Mungkin itu pertemuan pertama dan terakhir, fikirku. Tetapi, tuhan sangat baik hati terhadap diriku, yang sangat aku heran ternyata ia adalah temanku satu kelas! Dia anak baru, pindahan dari luar kota. Aduuh,,.. jadi salting terus ketika dikelas, pelajaran yang diterangkan terasa lewat begiu saja tanpa ada yang terekam diotakku sedikitpun, yang terisi hanya pertannyaan tentang wanita tersebut, siapa namanya? Dimana rumahnya? Dan berapa nomor telfonnya?, entah kenapa hari ini jadi sangat aneh.
Teeeeet...., jam istirahat telah tiba, kuberanikan diriku untuk berkenalan dengannya. Aku terlihat sangat gugup ketika berbincang-bincang dengannya. Tak kusangka ia tampak terlihat antusias dengan perbincangan kami. Aku mulai menannyakan sesuatu tepatnya pertannyaan tentang dirinya. 
Ternyata namanya Linda, seorang wanita yang berasal dari Bandung. Dia sangat ramah, baik hati, dan tampaknya cerdas juga. Aku mulai tertarik dengan kepribadiannya, perilakunya begitu anggun dan tuturkatanya sangat sopan.
Malam ini aku berencana untuk mengajaknya, kebetulan ini adalaha hari sabtu. Ternyata ia menerima ajakanku dengan senang hati. Emmbh..,, senangnya hati ini ketika mendengarkan perkataan “iya” dari mulutnya.
Tepat pukul 7 malam, ponselku berdering, tanda sebuah pesan masuk. Ternyata, itu adalah sebuah pesan dari wanita yang aku dambakan, ya malam itu Linda mengirimkan sebuah SMS kepadaku, “Ridwan, aku tunggu di KTS ya!”, aku langsung berangkat menuju kesana. Ternyata disebuah restoran tempat kami janjian pagi tadi Linda sudah duduk manis, menunggu ku. “Hai Linda, apa kabar?”, sapaku memulai percakapan kami, “oh, ya,kamu sudah datang ya?”.
Malam itu kami menghabiskan malam bersama, aku menceritakan kota Kediri padanya, maklum, ia baru mengenalnya.

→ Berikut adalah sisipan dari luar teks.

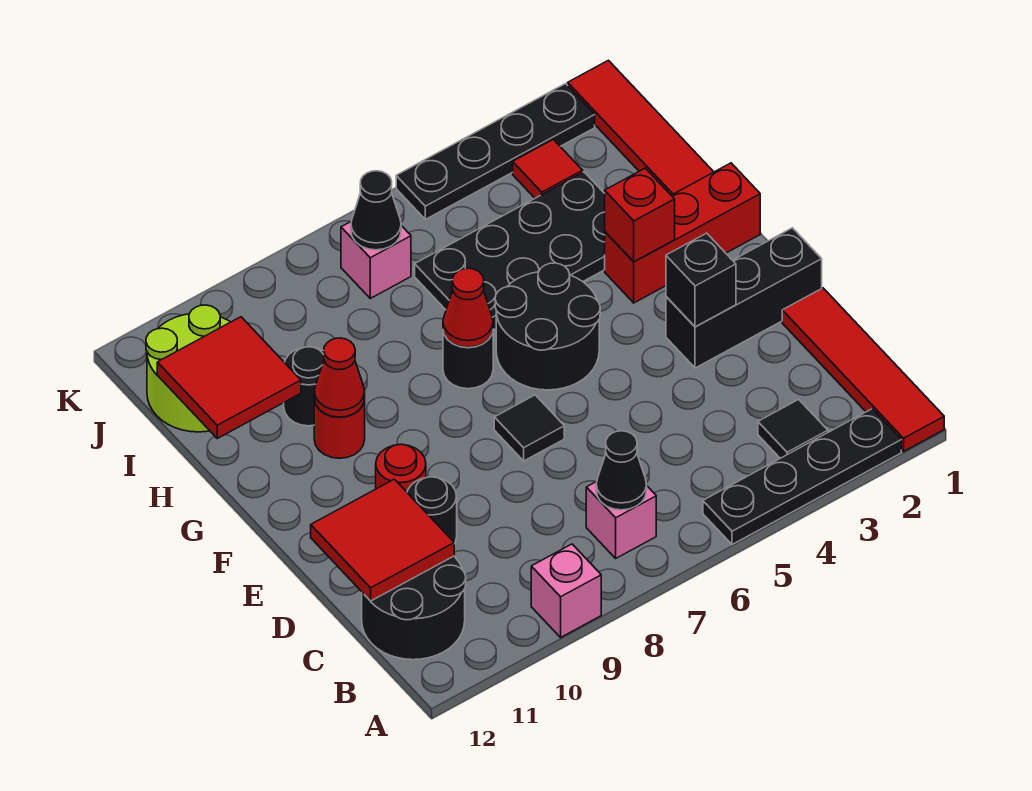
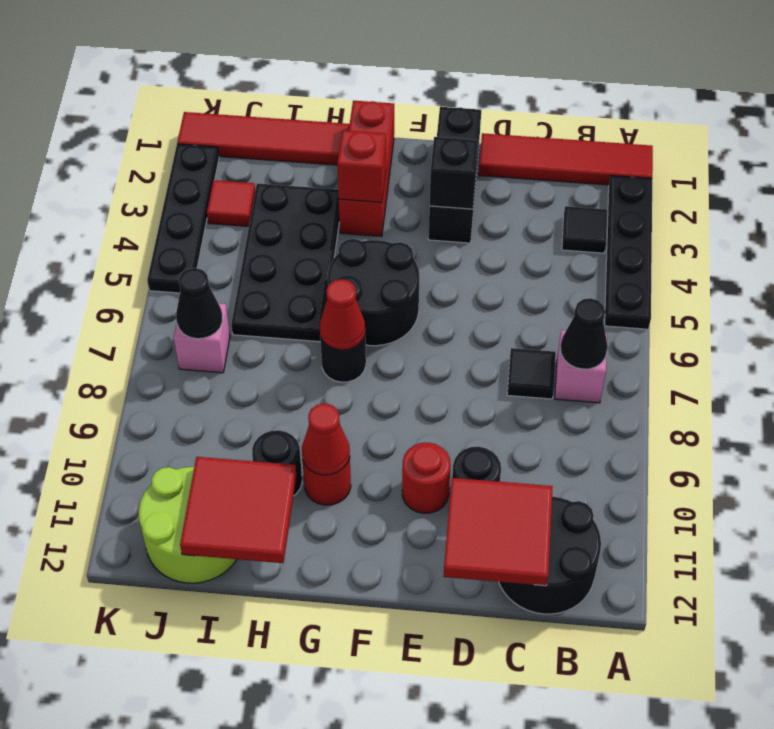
pink brick A9 level 1 -> none
black tile E7 level 1 -> black tile C7 level 1

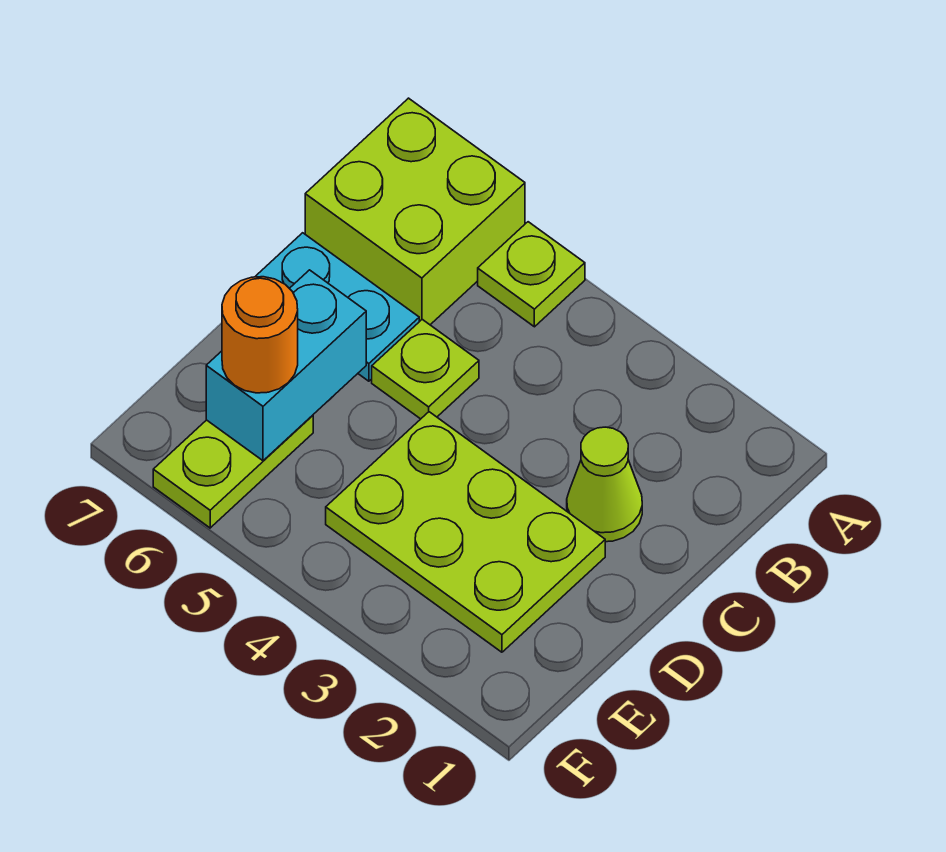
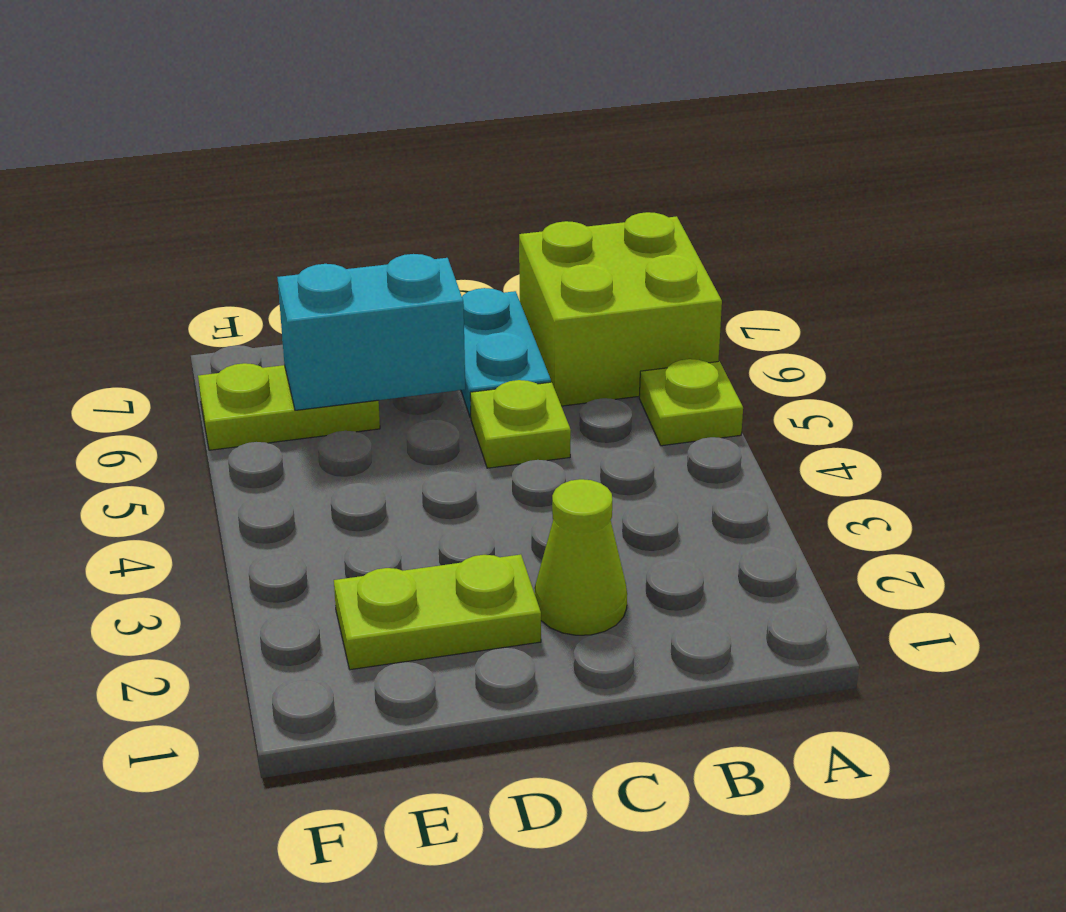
lime plate D2:E4 level 1 -> lime plate D2:E2 level 1
orange round brick E6 level 3 -> none

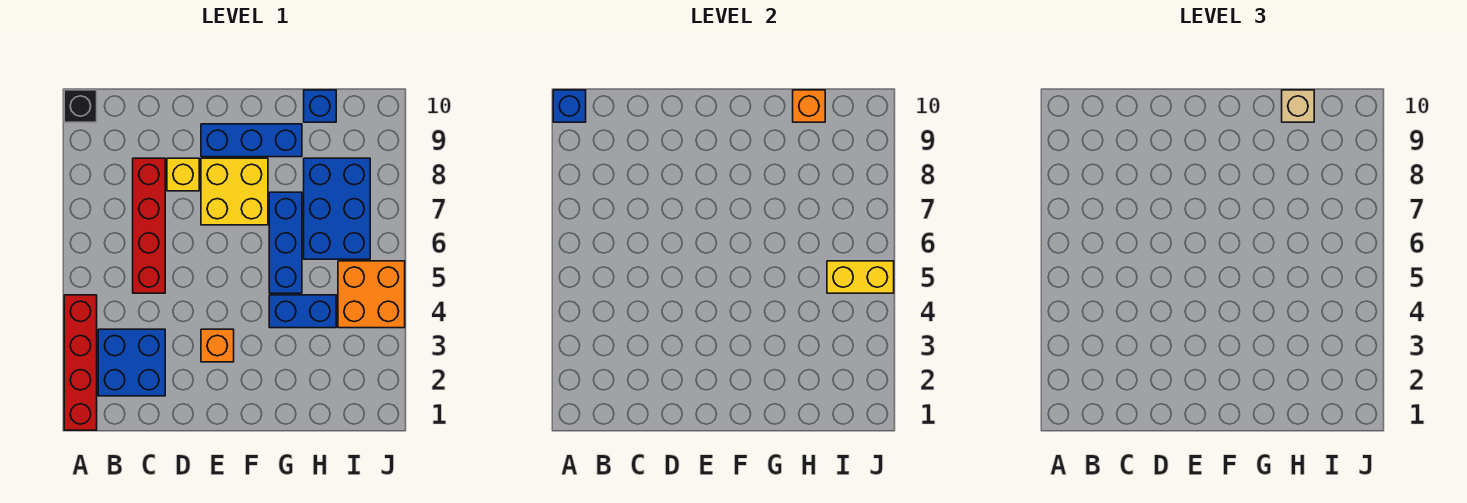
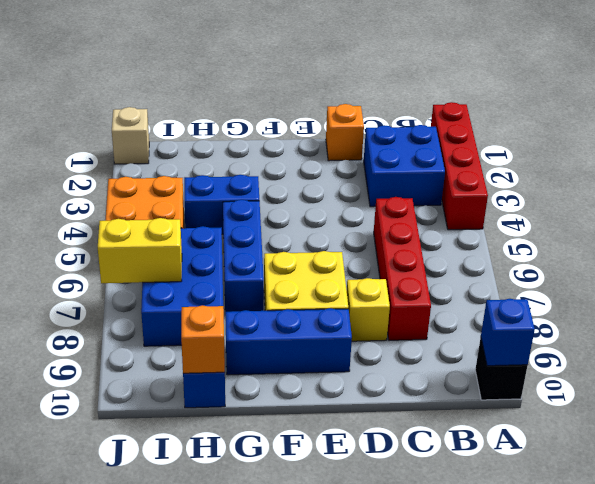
orange brick E3 level 1 -> orange brick D1 level 1
tan brick H10 level 3 -> tan brick J1 level 1
yellow brick I5:J5 level 2 -> yellow brick I7:J7 level 2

Dia sangat menyimak penjelasan yang kuberikan.
Tak terasa waktu sudah menunjukkan pukul 9 malam. Aku memutuskan untuk mengajaknya pulang, ia pun sudah nampak capek, mungkin karena aktifitas pagi tadi yang sangat penuh.

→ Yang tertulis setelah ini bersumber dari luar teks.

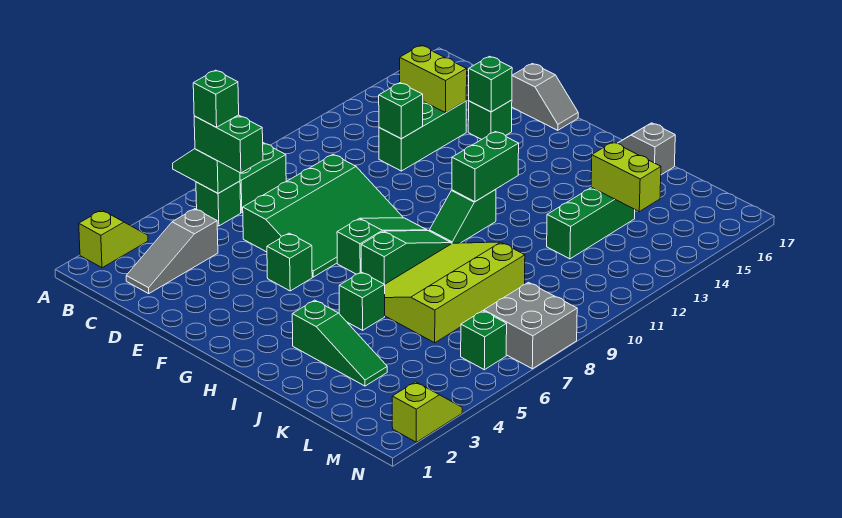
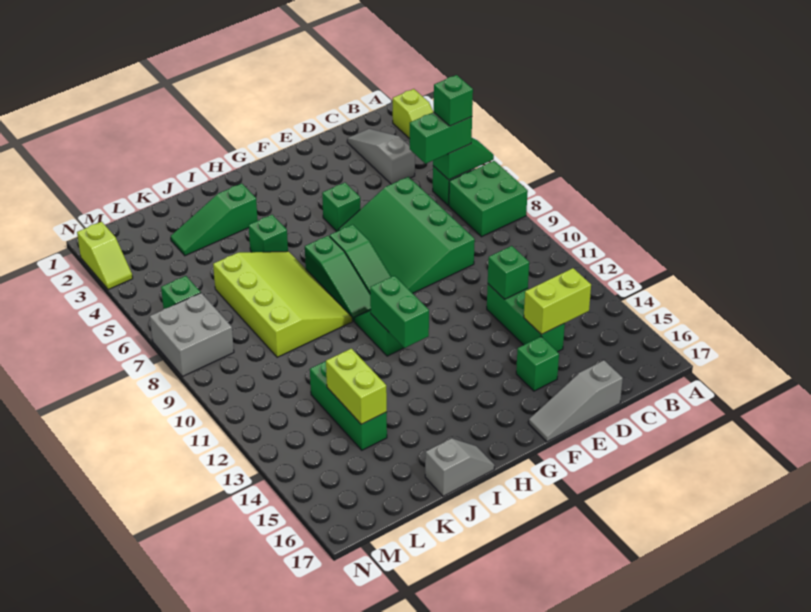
green brick E15 level 2 -> none
grey slope E17:F17 level 1 top E -> grey slope D17:F17 level 1 top D
lime brick K14:L14 level 2 -> lime brick K13:K14 level 2

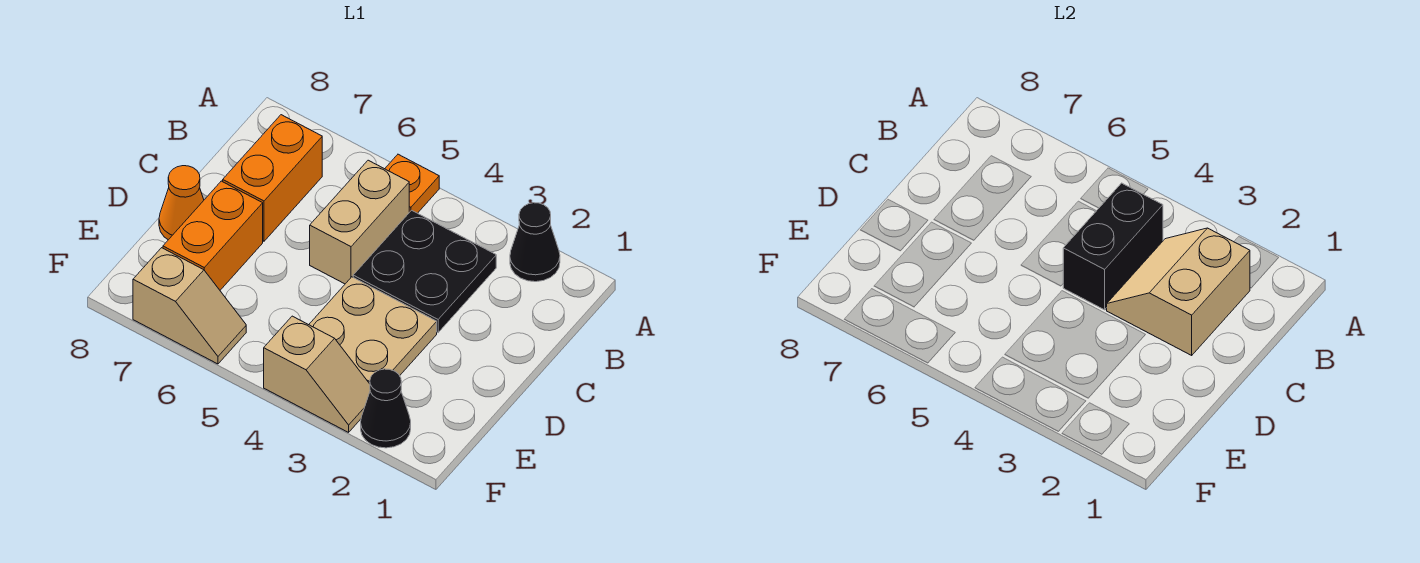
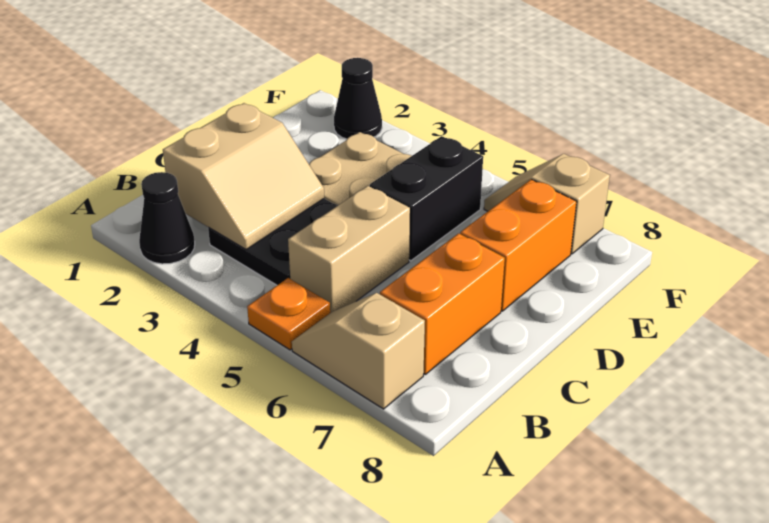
black brick B4:C4 level 2 -> black brick D5:E5 level 1
orange cone D8 level 1 -> none
tan slope F3:F4 level 1 top 4 -> tan slope A6:A7 level 1 top 7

Pertemuan malam itu menjadi awal dari kisah cintaku padanya, ya, pada seorang gadis yang bernama Linda, seorang gadis yang berasal dari kota kembang, Bandung. Wanita yang tak pernah ku kenal sebelumnya, wanita yang hadir tanpa kusadari, ya, mungkin memang seperti itulah aku mendapatkan CINTA pertamaku, CINTA dengan seorang gadis bernama LINDA..
*******
 Kediri, 25 April 2012










BIOGRAFI PENULIS
Namanya Mochamad Ridwan Arif A. Biasa dipanggil “mbahkong”. Ia lahir di kota tahu, Kediri, 7 Maret 1996. Kini ia sedang menjadi seorang siswa di salah satu SMA di kota Kediri, tepatnya di SMA Negeri 5 Kediri. Ridwan mengawali pendidikan di TK Tauladan Pare, lalu melanjutkan ke SDN Pelem 1, saat tengah semester kelas 3 ia pindah ke SDN Mojoroto 3, karena orang tuanya pindah ke kotanya saat ini. Lalu, ia lanjutkan jenjang sekolah menengah pertama di SMP Negeri 8 Kediri.
Lelaki penyuka warna biru ini, memiliki hobi otak-atik komputer, sesekali bernyanyi di tengah kesibukannya. Ia memiliki cita-cita sebagai seorang guru, karena ia ingin meneruskan jejak ibunya, sebagai seorang guru. Kini ia mengisi hari-harinya dengan bermain di taman baca, bermain komputer, berlatih menyanyi, dan setia menunggu kedatangan seorang “Linda”.